The best form of rock n’ roll comes with a sense of purity, whether that be in the form of lyricism, music, or something joining the two together, and it’s through this lens that Bad Veins is delivering some of their best work thus far in the new single “Wendy.” If you’re looking for treated vocals, mock harmonies, patchy beats, or sampled elements in this track, you’re going to be disappointed by the organic harmonies and depth of melodicism in “Wendy,” which uses the aforementioned quartet of elements to drive home what could be the most conservative show of rock brawniness I’ve heard all year.
Bad Veins don’t need a lot of bells and whistles to get the job done in this performance, and whether you’ve been following their progress from day one or are just now finding out about their sound through the release of this new song, I think you’re going to find their stylish brand of alternative rock to be as natural and unforced as I do. They aren’t getting caught up in virtuosities, which makes them plenty more alternative than most of their contemporaries could ever ask to be.

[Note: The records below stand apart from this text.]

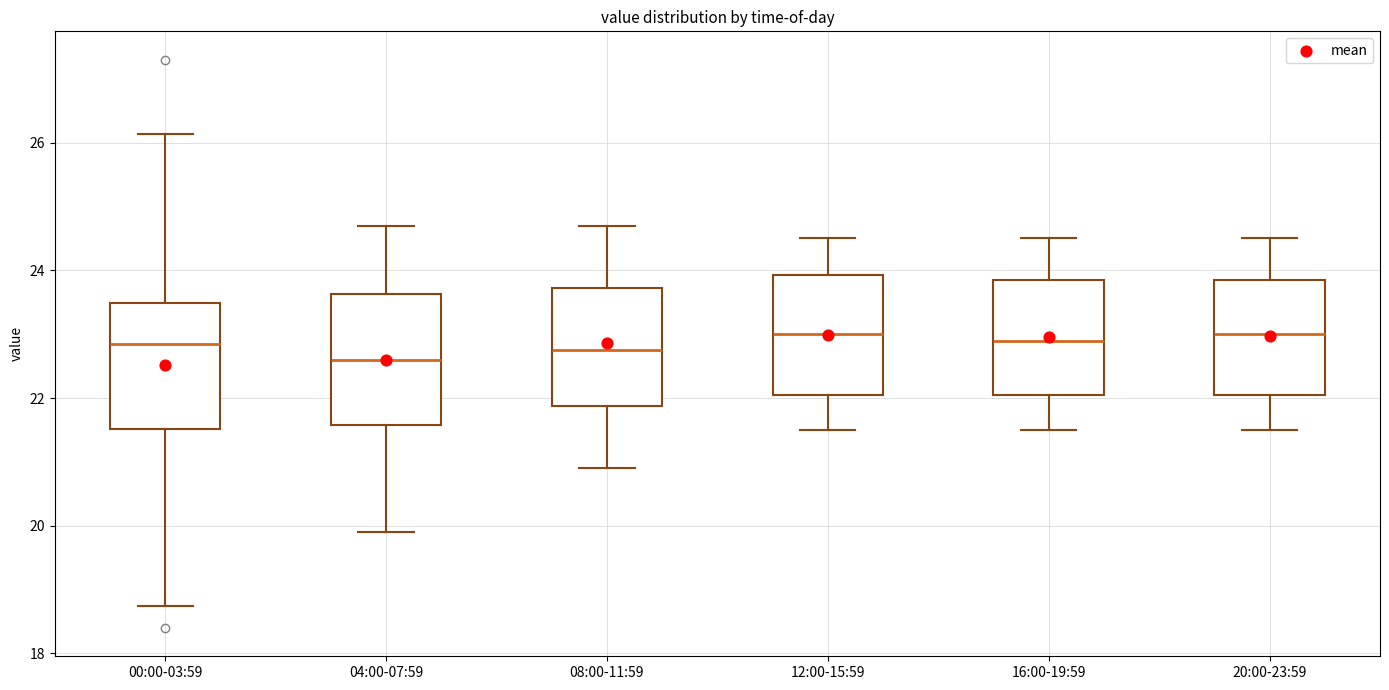

Where does the median line of the box for 00:00-03:59 sit on the y-axis? The values are not printed on the chart, so give them approximately, as read against the axis.

22.8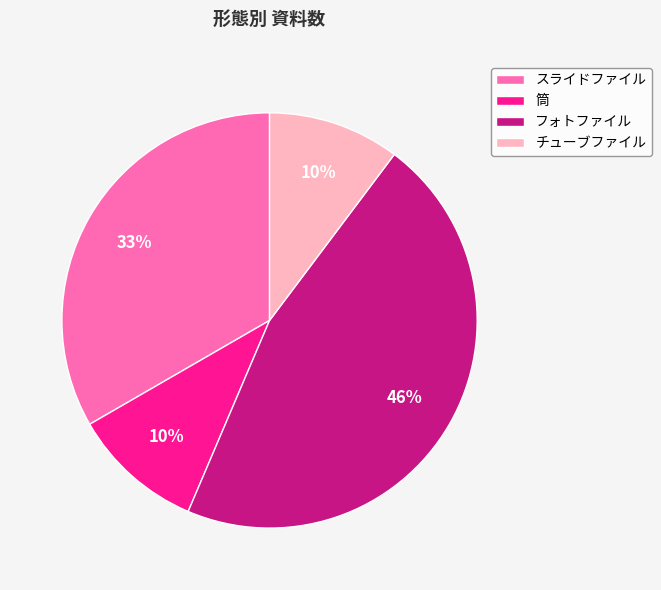

Is it true that チューブファイル is 10% of the pie?

True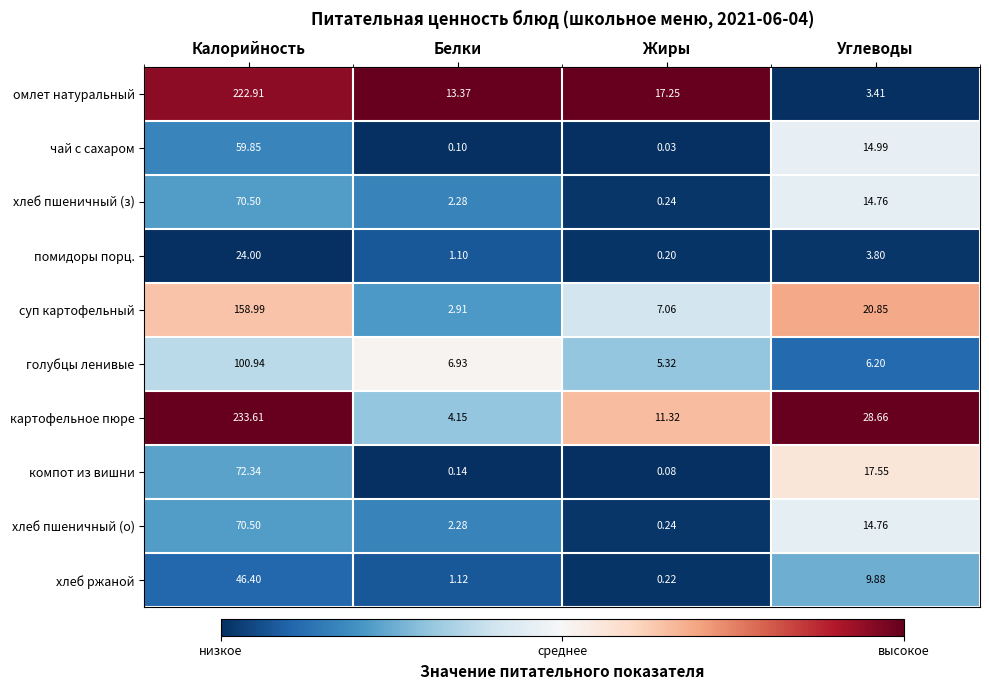

Which series has the largest total across all categories?

картофельное пюре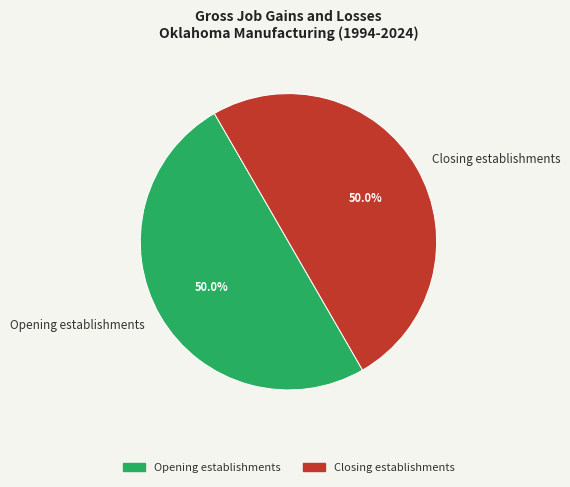

The Opening establishments slice represents 39% of the pie. True or false?

False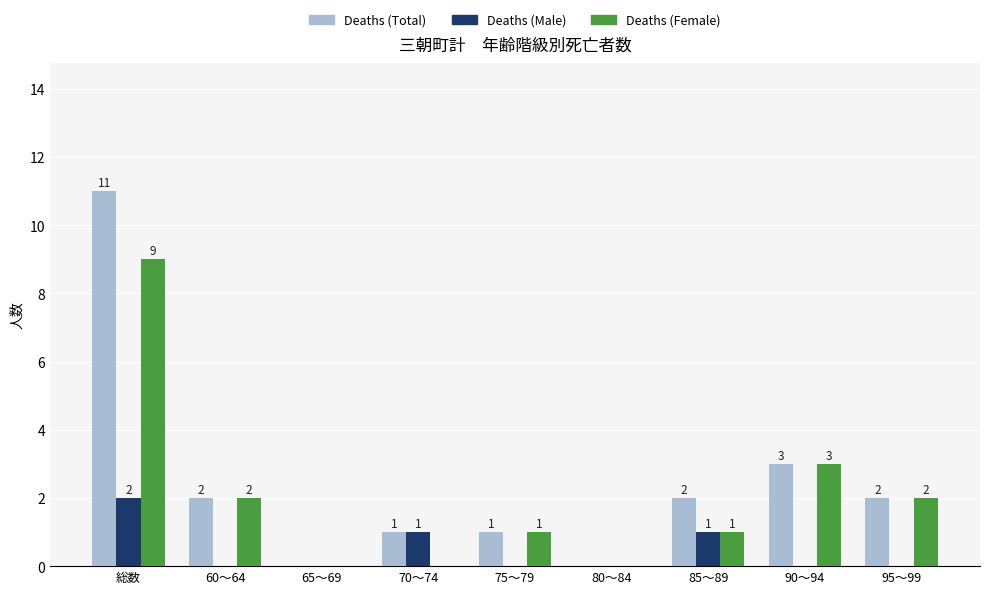

What is the maximum value for Deaths (Male)?

2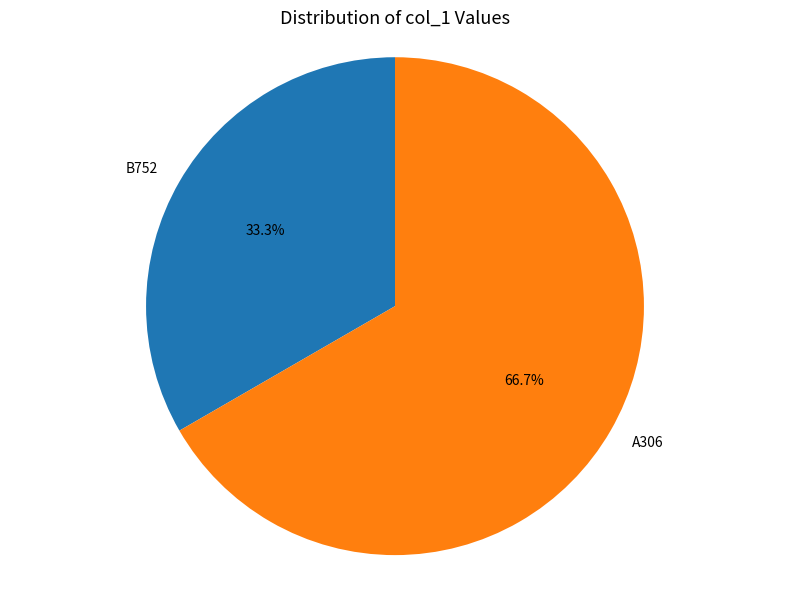

Which category accounts for the majority?

A306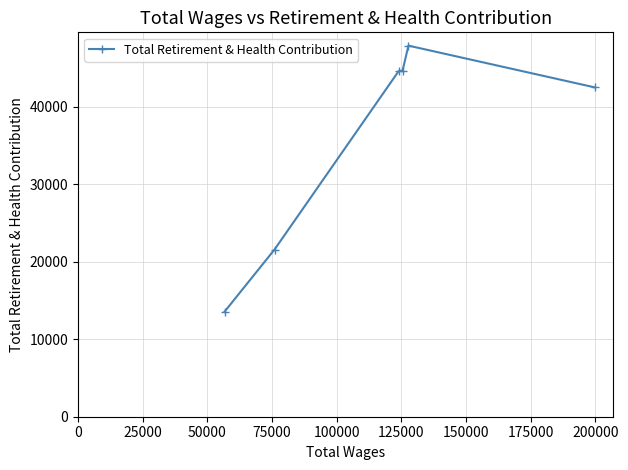

What is the value of the 4th point from the left?

44655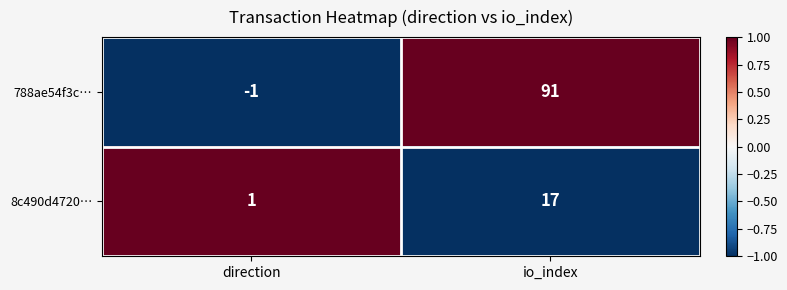

Reading left to right, transcribe all the data shown in this chart.

788ae54f3c…: direction=-1	io_index=91
8c490d4720…: direction=1	io_index=17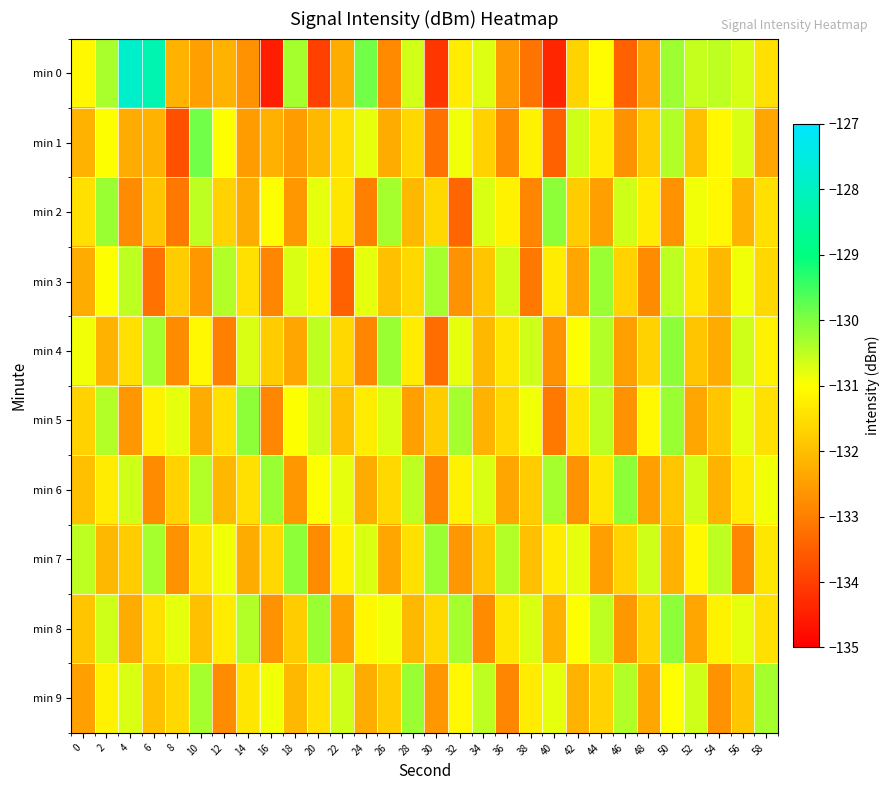

Which series changed the most between 14 and 26?

min 2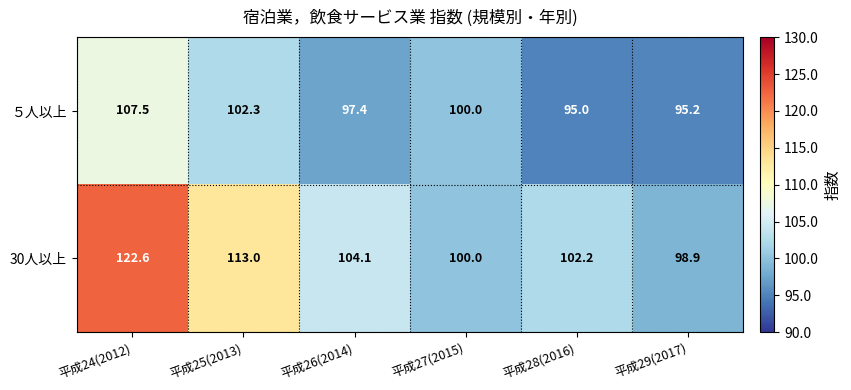

Reading left to right, list all the values displayed in this chart.

５人以上: 107.5	102.3	97.4	100.0	95.0	95.2
30人以上: 122.6	113.0	104.1	100.0	102.2	98.9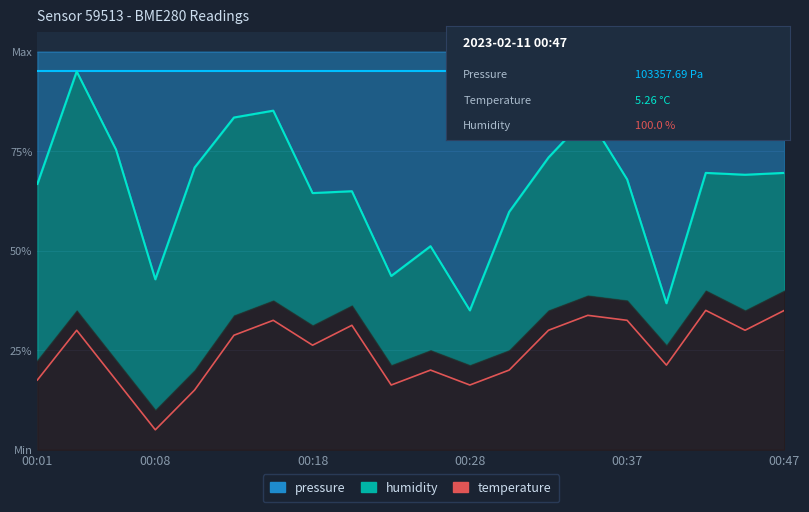

How many interior local valleys (lower than both neighbors) does the data have?

6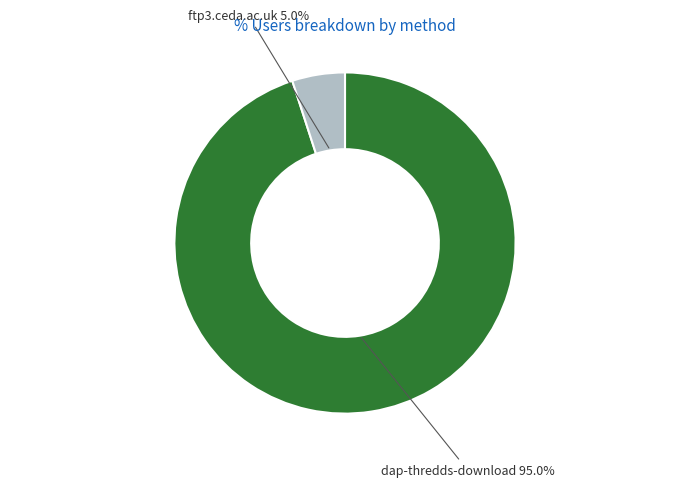

How many segments does this pie chart have?

2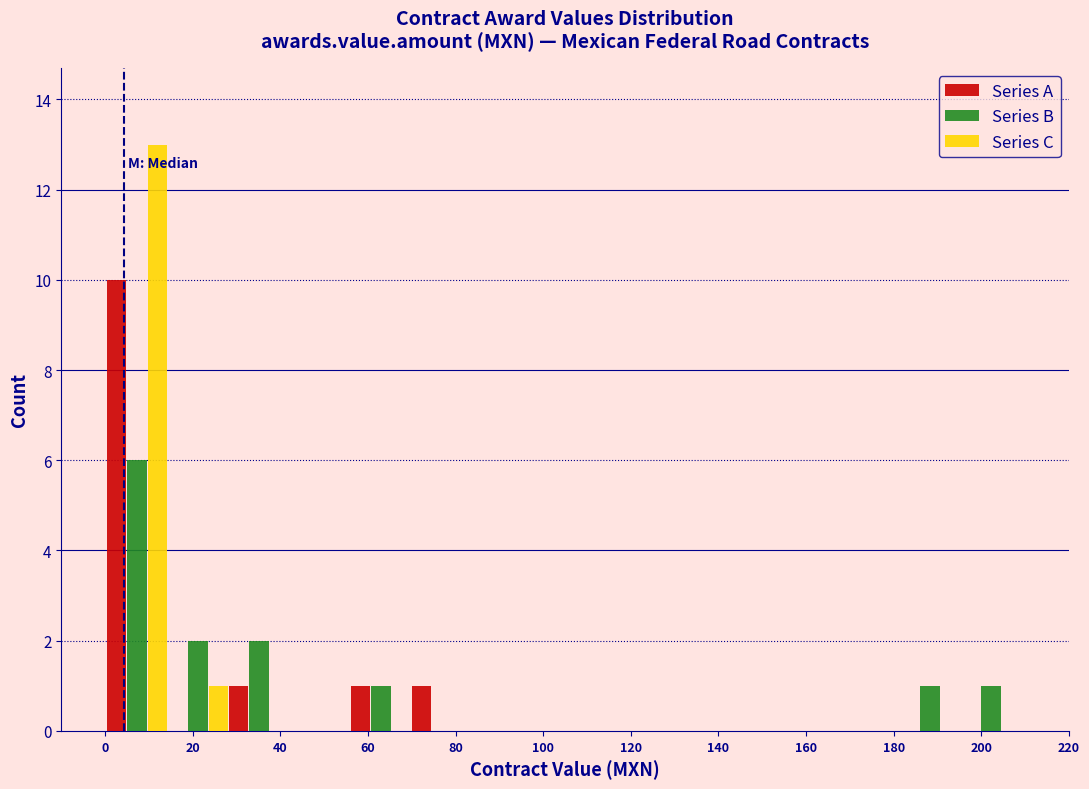

Reading left to right, transcribe this chart: for each range on the x-axis, give the height of each series' bar. Neither the bar edges nor the heights are printed on the chart, so give them approximately, as read against the axes.

0 to 14: Series A=10	Series B=6	Series C=13
14 to 28: Series A=0	Series B=2	Series C=1
28 to 42: Series A=1	Series B=2	Series C=0
42 to 56: Series A=0	Series B=0	Series C=0
56 to 70: Series A=1	Series B=1	Series C=0
70 to 84: Series A=1	Series B=0	Series C=0
84 to 98: Series A=0	Series B=0	Series C=0
98 to 112: Series A=0	Series B=0	Series C=0
112 to 126: Series A=0	Series B=0	Series C=0
126 to 140: Series A=0	Series B=0	Series C=0
140 to 154: Series A=0	Series B=0	Series C=0
154 to 168: Series A=0	Series B=0	Series C=0
168 to 182: Series A=0	Series B=0	Series C=0
182 to 196: Series A=0	Series B=1	Series C=0
196 to 210: Series A=0	Series B=1	Series C=0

This master mix is as slick as anything you would come across in mainstream pop these days, and I would even say that it’s a bit more varnished than it has to be solely to flesh out as much detail within the riffing as possible. There’s a nice tonality to all of the instruments here, and if Bad Veins hadn’t gone with as polished a look in the mix as they did, we would have been robbed of the opportunity to appreciate how much they’re putting into the core componentry of their sound beyond the compositional side of the music.
The biggest muscle in “Wendy” starts and ends with the powerhouse percussion, and even though the vocals wind up wedged in between the drums and the bassline by the second half of the song, it doesn’t prevent the lyrics from matching up with the brooding tone of the guitar parts for anything. This is a well-rounded song, from the way it was arranged to how these players are bringing it into the spotlight.
Thoughtful pop/rock is beginning to make a serious comeback in the American underground at the moment, and it’s almost exclusively because of the moxie that bands like Bad Veins are dedicating to regional scenes like the one in southern Ohio in 2023. The last ten years or so have been brutal on indie music in terms of losing a major connecting point between audiences and artists via the physical format and specifically college radio, but it would appear that Bad Veins has only gotten more immersed in the craft while others have drifted away from their initial aesthetical goals.
“Wendy” is some of the best and most provocative material to make it onto record store shelves so far, but I doubt it’s going to be their creative peak at all; there’s just too much left to do here.